Start of DATA

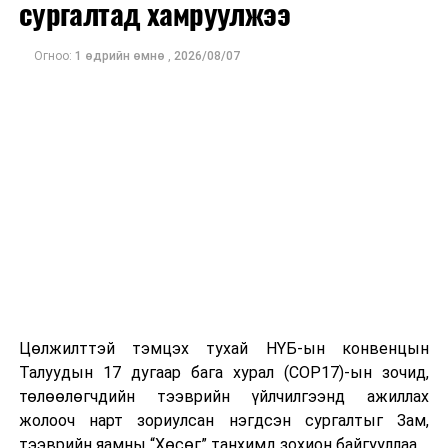
сургалтад хамруулжээ
зүүлээ.
Огноо:
1 өдрийн өмнө
,
2026/08/07
ДАРААХ МЭДЭЭ
Улаанбаатарт өдөртөө 29 хэм дулаан
ӨМНӨХ МЭДЭЭ
Монгол хэл бичгийн дахин шалгалтын бүртгэл өнөөдөр
эхэлнэ
Цөлжилттэй тэмцэх тухай НҮБ-ын конвенцын
Талуудын 17 дугаар бага хурал (COP17)-ын зочид,
төлөөлөгчдийн тээврийн үйлчилгээнд ажиллах
жолооч нарт зориулсан нэгдсэн сургалтыг Зам,
тээврийн яамны “Хөсөг” танхимд зохион байгууллаа.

End of DATA

YOUR GOAL = Transcribe the text of every item line by line, changing nothing, and leave the pictures out of your answer.

ANSWER TO THIS TASK =
сургалтад хамруулжээ
зүүлээ.
Огноо:
1 өдрийн өмнө
,
2026/08/07
ДАРААХ МЭДЭЭ
Улаанбаатарт өдөртөө 29 хэм дулаан
ӨМНӨХ МЭДЭЭ
Монгол хэл бичгийн дахин шалгалтын бүртгэл өнөөдөр
эхэлнэ
Цөлжилттэй тэмцэх тухай НҮБ-ын конвенцын
Талуудын 17 дугаар бага хурал (COP17)-ын зочид,
төлөөлөгчдийн тээврийн үйлчилгээнд ажиллах
жолооч нарт зориулсан нэгдсэн сургалтыг Зам,
тээврийн яамны “Хөсөг” танхимд зохион байгууллаа.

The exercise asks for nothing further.